- _EXERCISE DIRECTIONS_
Set out every line of text from all the data below as one numbered list, skipping blank lines. Leave the pictures out of your answer.

- _DATA FOR THIS TASK_
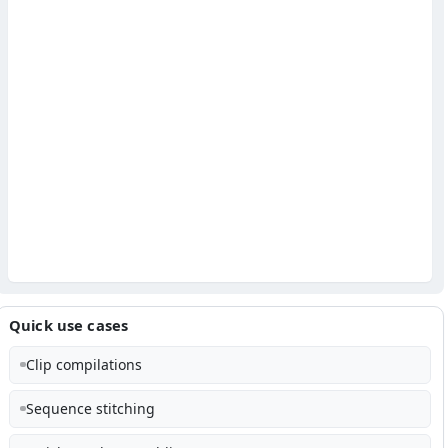
Quick use cases
Clip compilations
Sequence stitching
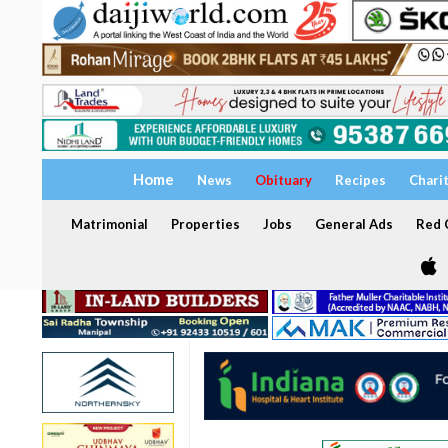
Home
News
Obituary
Recipes
Chari
Matrimonial
Properties
Jobs
General Ads
Red C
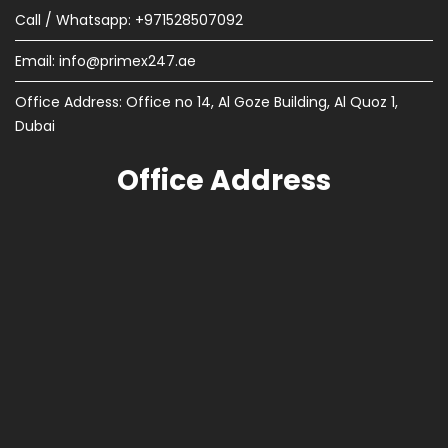
Call / Whatsapp: +971528507092
Email:
info@primex247.ae
Office Address: Office no 14, Al Goze Building, Al Quoz 1,
Dubai
Office Address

- _WRITTEN RESPONSE_
1. Quick use cases
2. Clip compilations
3. Sequence stitching
4. Home
5. News
6. Obituary
7. Recipes
8. Chari
9. Matrimonial
10. Properties
11. Jobs
12. General Ads
13. Red C
14. Call / Whatsapp: +971528507092
15. Email:
16. info@primex247.ae
17. Office Address: Office no 14, Al Goze Building, Al Quoz 1,
18. Dubai
19. Office Address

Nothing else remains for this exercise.